Wingfield Manor is a deserted (since the 1770s) and ruined manor house some 4 miles from the town of Alfreton in the English county of Derbyshire. There is a working farm that forms part of the old manor.
It is now in the care of English Heritage, though only viewable through pre-booked guided tours one Saturday a month during the summer.
Wingfield Manor was built around 1450 for Ralph de Cromwell, 3rd Baron Cromwell, then Chancellor of England, on the site of a 12th-century castle and was bought by the second Earl of Shrewsbury. The design was the inspiration for Hampton Court Palace in London.
The sixth Earl of Shrewsbury was entrusted with the care of Mary, Queen of Scots, when she was detained from 1569 onwards, in his various houses around Derbyshire, Wingfield among them. It may have been here that she met Anthony Babington, whose family lived at Dethick nearby, who organised the abortive Babington Plot, a Recusant Catholic plot against Elizabeth I. The walnut tree in the north courtyard is reputed to have grown from a seed left when Anthony Babington smeared walnut juice over his face to disguise himself and enter the castle to see Mary, Queen of Scots. Unfortunately, the tree is not old enough for this story to be true.

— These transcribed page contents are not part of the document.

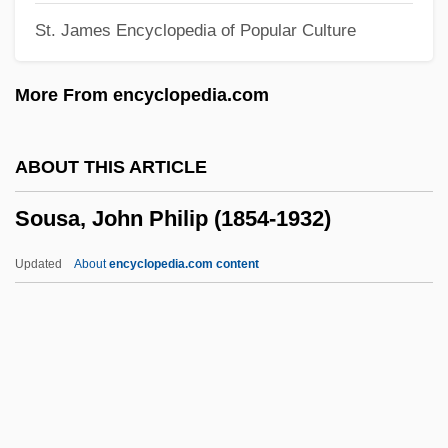
St. James Encyclopedia of Popular Culture
Sourdough Bread
Sourdough
More From encyclopedia.com
Sourdis, Isabelle De (fl. 16th C.)
Sourdine
ABOUT THIS ARTICLE
Sourcing Of Reclamation Material
Sousa, John Philip (1854-1932)
Sources Consulted
Sourcebook
Updated
About
encyclopedia.com content
Source-Level Compatibility
Source Set
Source Separation
Sousa, John Philip (1854-
1932)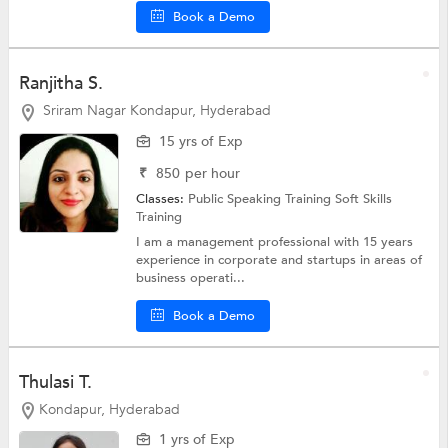
Book a Demo
Ranjitha S.
Sriram Nagar Kondapur, Hyderabad
15 yrs of Exp
₹
850
per hour
Classes:
Public Speaking Training
Soft Skills
Training
I am a management professional with 15 years
experience in corporate and startups in areas of
business operati...
Book a Demo
Thulasi T.
Kondapur, Hyderabad
1 yrs of Exp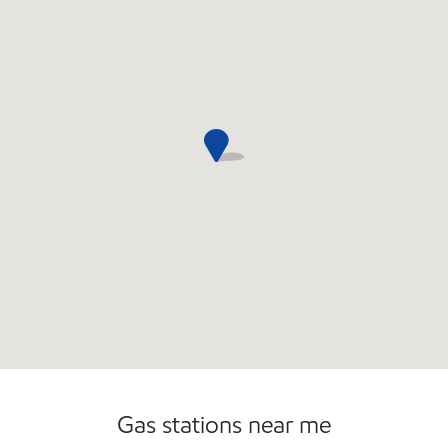
Commercial Diesel Fleet Cards Accepted
Open 24/7
Carwash
Gas stations near me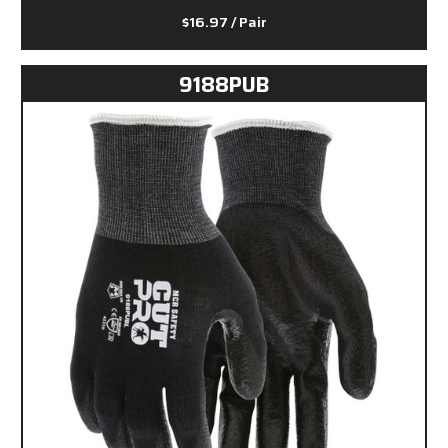
$16.97
/ Pair
9188PUB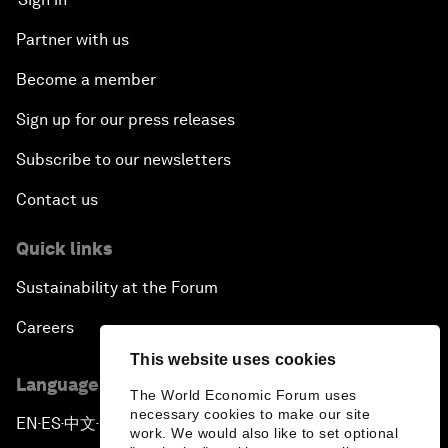
Partner with us
Become a member
Sign up for our press releases
Subscribe to our newsletters
Contact us
Quick links
Sustainability at the Forum
Careers
This website uses cookies
Language editions
The World Economic Forum uses
necessary cookies to make our site
EN
ES
中文
日本語
▪
▪
▪
work. We would also like to set optional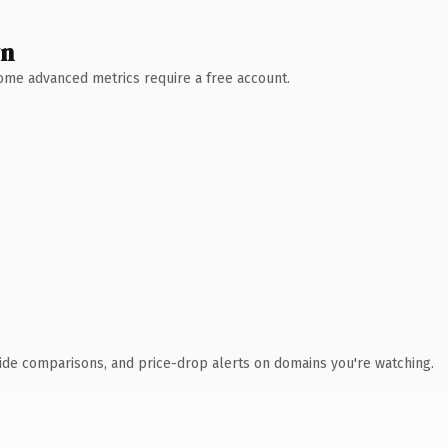
wn
 Some advanced metrics require a free account.
ide comparisons, and price-drop alerts on domains you're watching.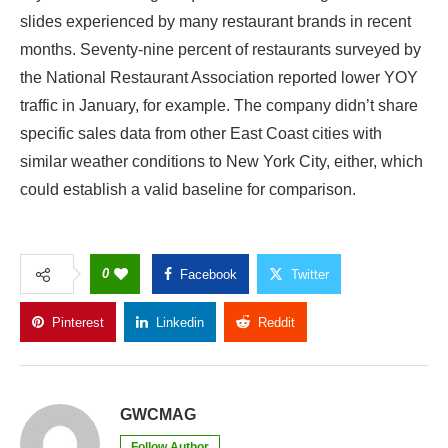
slides experienced by many restaurant brands in recent
months. Seventy-nine percent of restaurants surveyed by
the National Restaurant Association reported lower
YOY
traffic in January, for example. The company didn’t share
specific sales data from other East Coast cities with
similar weather conditions to New York City, either, which
could establish a valid baseline for comparison.
0
Facebook
Twitter
Pinterest
Linkedin
Reddit
Copy Link
GWCMAG
Follow Author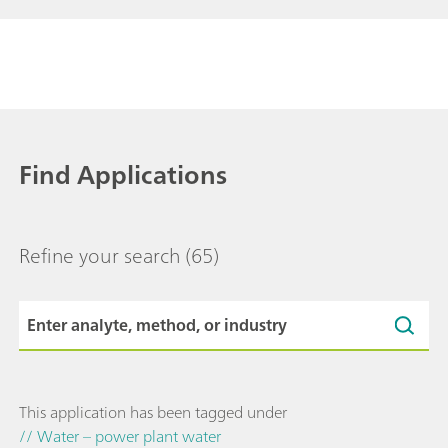
Find Applications
Refine your search
(65)
This application has been tagged under
// Water – power plant water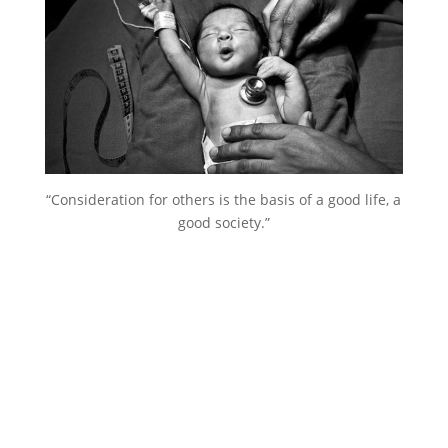
“Consideration for others is the basis of a good life, a
good society.”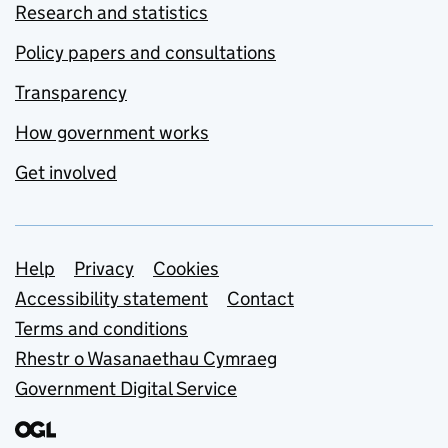
Research and statistics
Policy papers and consultations
Transparency
How government works
Get involved
Support links
Help
Privacy
Cookies
Accessibility statement
Contact
Terms and conditions
Rhestr o Wasanaethau Cymraeg
Government Digital Service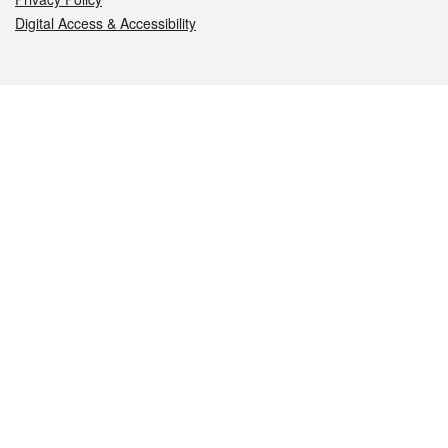
Digital Access & Accessibility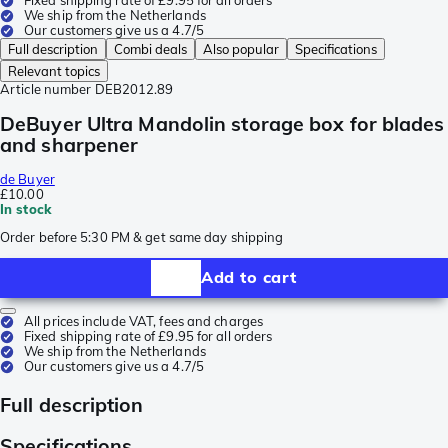
Fixed shipping rate of £9.95 for all orders
We ship from the Netherlands
Our customers give us a 4.7/5
Full description
Combi deals
Also popular
Specifications
Relevant topics
Article number
DEB2012.89
DeBuyer Ultra Mandolin storage box for blades
and sharpener
de Buyer
£10.00
In stock
Order before 5:30 PM & get same day shipping
Add to cart
All prices include VAT, fees and charges
Fixed shipping rate of £9.95 for all orders
We ship from the Netherlands
Our customers give us a 4.7/5
Full description
Specifications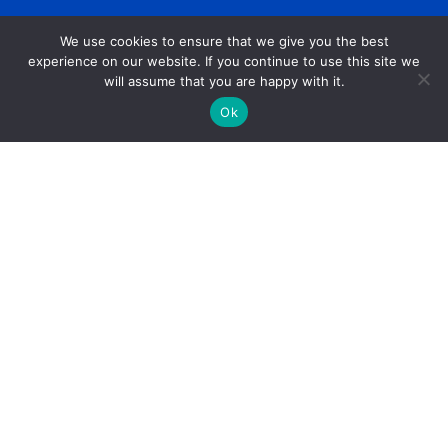
We use cookies to ensure that we give you the best
experience on our website. If you continue to use this site we
will assume that you are happy with it.
Ok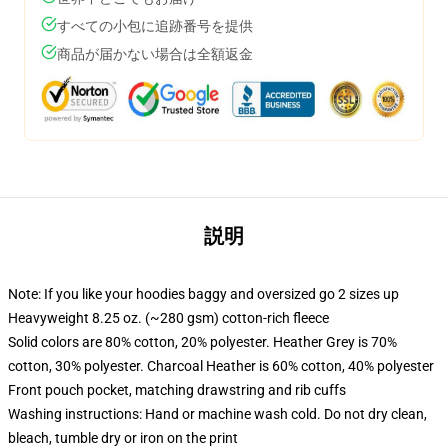
すべての小包に追跡番号を提供
商品が届かない場合は全額返金
説明
Note: If you like your hoodies baggy and oversized go 2 sizes up
Heavyweight 8.25 oz. (~280 gsm) cotton-rich fleece
Solid colors are 80% cotton, 20% polyester. Heather Grey is 70%
cotton, 30% polyester. Charcoal Heather is 60% cotton, 40% polyester
Front pouch pocket, matching drawstring and rib cuffs
Washing instructions: Hand or machine wash cold. Do not dry clean,
bleach, tumble dry or iron on the print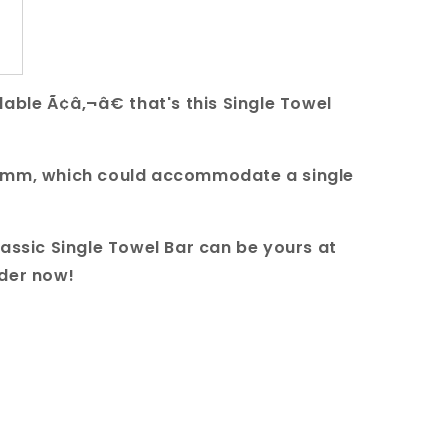
able Ã¢â‚¬â€ that's this Single Towel
00mm, which could accommodate a single
lassic Single Towel Bar can be yours at
rder now!
uare Single Towel Rail 800mm quantity
r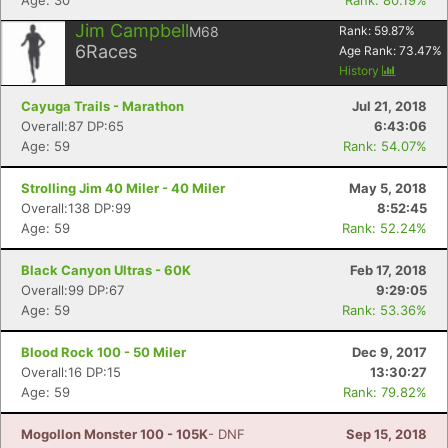
Age: 30
Rank: 80.19%
Jim Campbell
M68
Rank:
59.87
%
6
Races
Age Rank:
73.47
%
History
Cayuga Trails - Marathon
Jul 21, 2018
Overall:87 DP:65
6:43:06
Age: 59
Rank: 54.07%
Strolling Jim 40 Miler - 40 Miler
May 5, 2018
Overall:138 DP:99
8:52:45
Age: 59
Rank: 52.24%
Black Canyon Ultras - 60K
Feb 17, 2018
Overall:99 DP:67
9:29:05
Age: 59
Rank: 53.36%
Blood Rock 100 - 50 Miler
Dec 9, 2017
Con
Res
Ho
Ne
St
SI
He
B
Overall:16 DP:15
13:30:27
Ca
CA
Ev
Age: 59
Rank: 79.82%
Fin
Mogollon Monster 100 - 105K
- DNF
Sep 15, 2018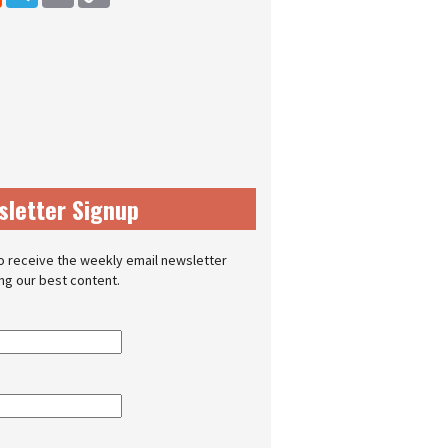
sletter Signup
o receive the weekly email newsletter
ing our best content.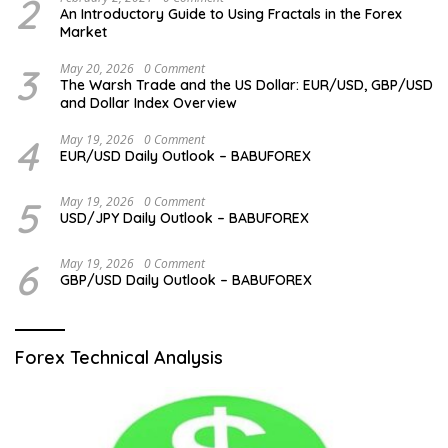
2
An Introductory Guide to Using Fractals in the Forex
Market
3
May 20, 2026
0 Comment
The Warsh Trade and the US Dollar: EUR/USD, GBP/USD
and Dollar Index Overview
4
May 19, 2026
0 Comment
EUR/USD Daily Outlook – BABUFOREX
5
May 19, 2026
0 Comment
USD/JPY Daily Outlook – BABUFOREX
6
May 19, 2026
0 Comment
GBP/USD Daily Outlook – BABUFOREX
Forex Technical Analysis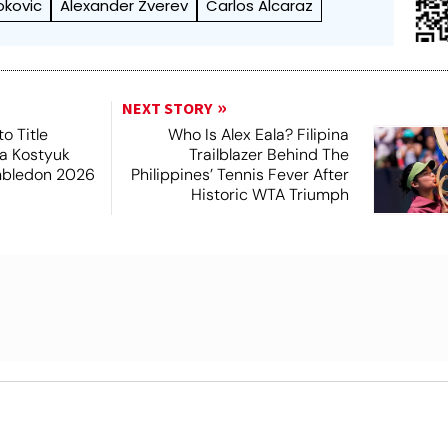
okovic
Alexander Zverev
Carlos Alcaraz
NEXT STORY
o Title
Who Is Alex Eala? Filipina
a Kostyuk
Trailblazer Behind The
mbledon 2026
Philippines’ Tennis Fever After
Historic WTA Triumph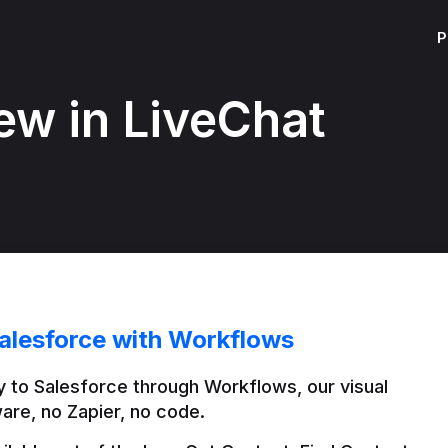
P
ew in LiveChat
alesforce with Workflows
 to Salesforce through Workflows, our visual 
are, no Zapier, no code.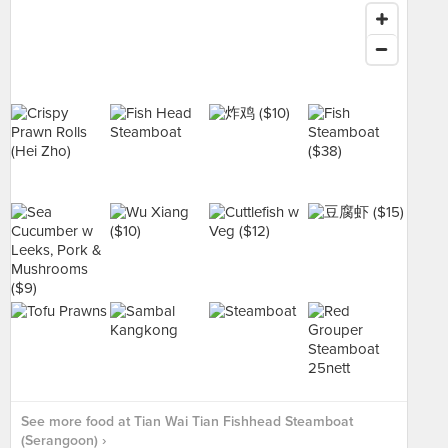
See more food at Tian Wai Tian Fishhead Steamboat
(Serangoon) ›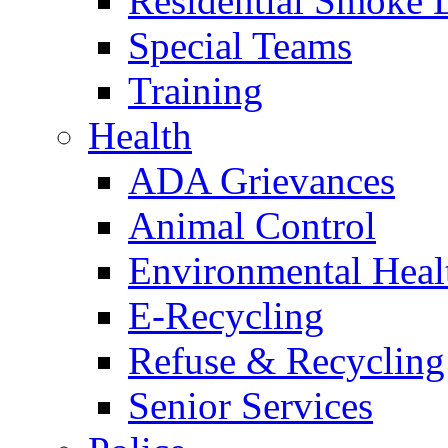
Residential Smoke 
Special Teams
Training
Health
ADA Grievances
Animal Control
Environmental Heal
E-Recycling
Refuse & Recycling
Senior Services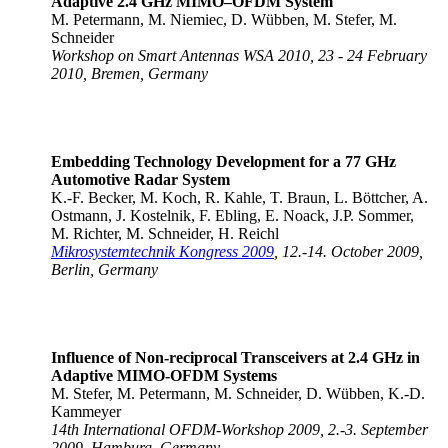
Adaptive 2.4 GHz MIMO–OFDM System
M. Petermann, M. Niemiec, D. Wübben, M. Stefer, M.
Schneider
Workshop on Smart Antennas WSA 2010, 23 - 24 February
2010, Bremen, Germany
Embedding Technology Development for a 77 GHz
Automotive Radar System
K.-F. Becker, M. Koch, R. Kahle, T. Braun, L. Böttcher, A.
Ostmann, J. Kostelnik, F. Ebling, E. Noack, J.P. Sommer,
M. Richter, M. Schneider, H. Reichl
Mikrosystemtechnik Kongress 2009
, 12.-14. October 2009,
Berlin, Germany
Influence of Non-reciprocal Transceivers at 2.4 GHz in
Adaptive MIMO-OFDM Systems
M. Stefer, M. Petermann, M. Schneider, D. Wübben, K.-D.
Kammeyer
14th International OFDM-Workshop 2009, 2.-3. September
2009, Hamburg, Germany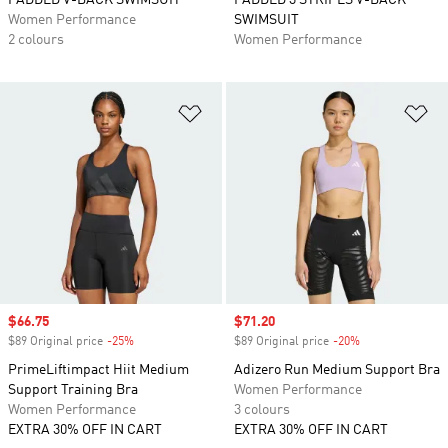
PADDED V-BACK SWIMSUIT
PADDED 3 STRIPES V-BACK
Women Performance
SWIMSUIT
2 colours
Women Performance
Add to Wishlist
Ad
Sale price
$66.75
Sale price
$71.20
$89 Original price
-25%
Discount
$89 Original price
-20%
Discount
PrimeLiftimpact Hiit Medium
Adizero Run Medium Support Bra
Support Training Bra
Women Performance
Women Performance
3 colours
EXTRA 30% OFF IN CART
EXTRA 30% OFF IN CART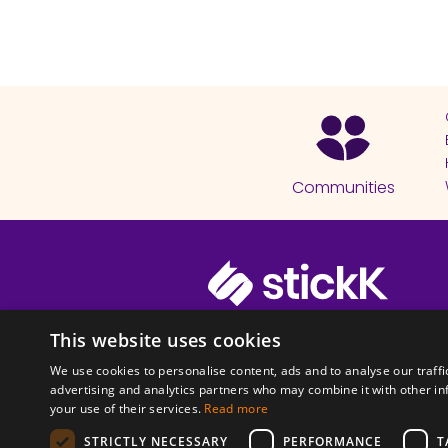
Communities
© 2026 Copyright stickK.com - All 
This website uses cookies
We use cookies to personalise content, ads and to analyse our traffi
advertising and analytics partners who may combine it with other in
your use of their services.
Read more
STRICTLY NECESSARY
PERFORMANCE
T
ABOUT SSL CERTI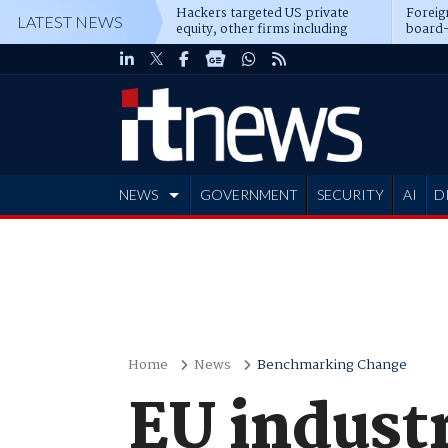
Hackers targeted US private
Foreig
LATEST NEWS
equity, other firms including
board-
Blackstone, CME
NEWS
GOVERNMENT
SECURITY
AI
D
ADVERTISE
Home
News
Benchmarking Change
EU industr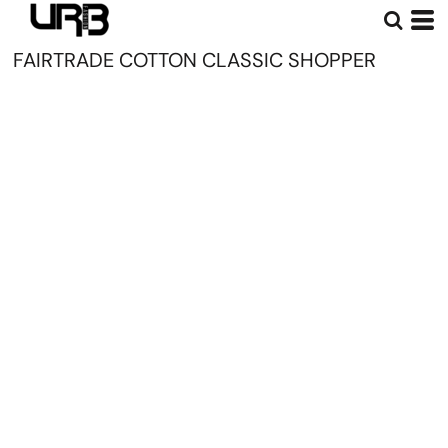
FAIRTRADE COTTON CLASSIC SHOPPER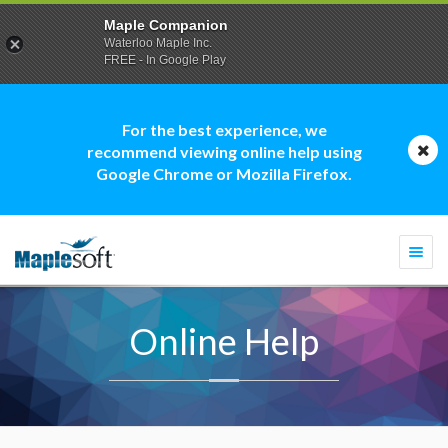
Maple Companion
Waterloo Maple Inc.
FREE - In Google Play
For the best experience, we
recommend viewing online help using
Google Chrome or Mozilla Firefox.
Togg
navi
Online Help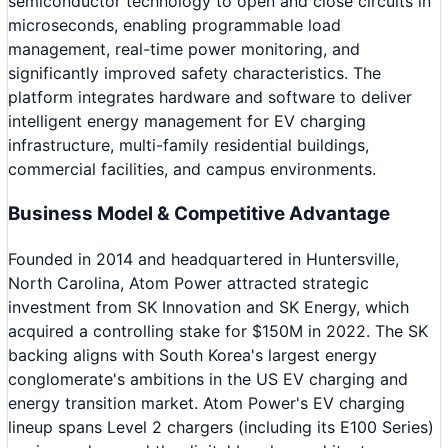
semiconductor technology to open and close circuits in
microseconds, enabling programmable load
management, real-time power monitoring, and
significantly improved safety characteristics. The
platform integrates hardware and software to deliver
intelligent energy management for EV charging
infrastructure, multi-family residential buildings,
commercial facilities, and campus environments.
Business Model & Competitive Advantage
Founded in 2014 and headquartered in Huntersville,
North Carolina, Atom Power attracted strategic
investment from SK Innovation and SK Energy, which
acquired a controlling stake for $150M in 2022. The SK
backing aligns with South Korea's largest energy
conglomerate's ambitions in the US EV charging and
energy transition market. Atom Power's EV charging
lineup spans Level 2 chargers (including its E100 Series)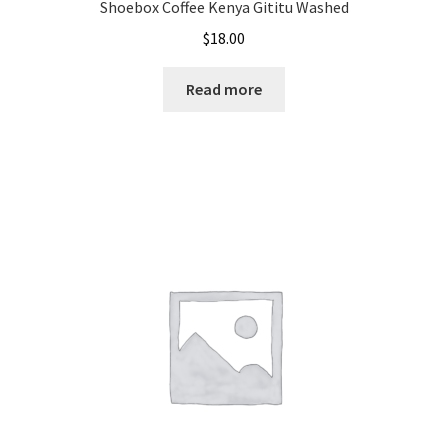
Shoebox Coffee Kenya Gititu Washed
$
18.00
Read more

At the time of the English Civil War (1642–48), the manor was in the hands of the Earl of Shrewsbury, a Parliament supporter. The Manor was taken by the Royalists in 1643 and then, after a siege, retaken by Parliament in 1644. It was located in what was then a strategic position near a main north-south artery of the country. It was partially demolished at the end of the Civil War, and then renovated some years later for Immanuel Halton, an astronomer. It was later further damaged when stone was taken for building Wingfield Hall, in the valley below.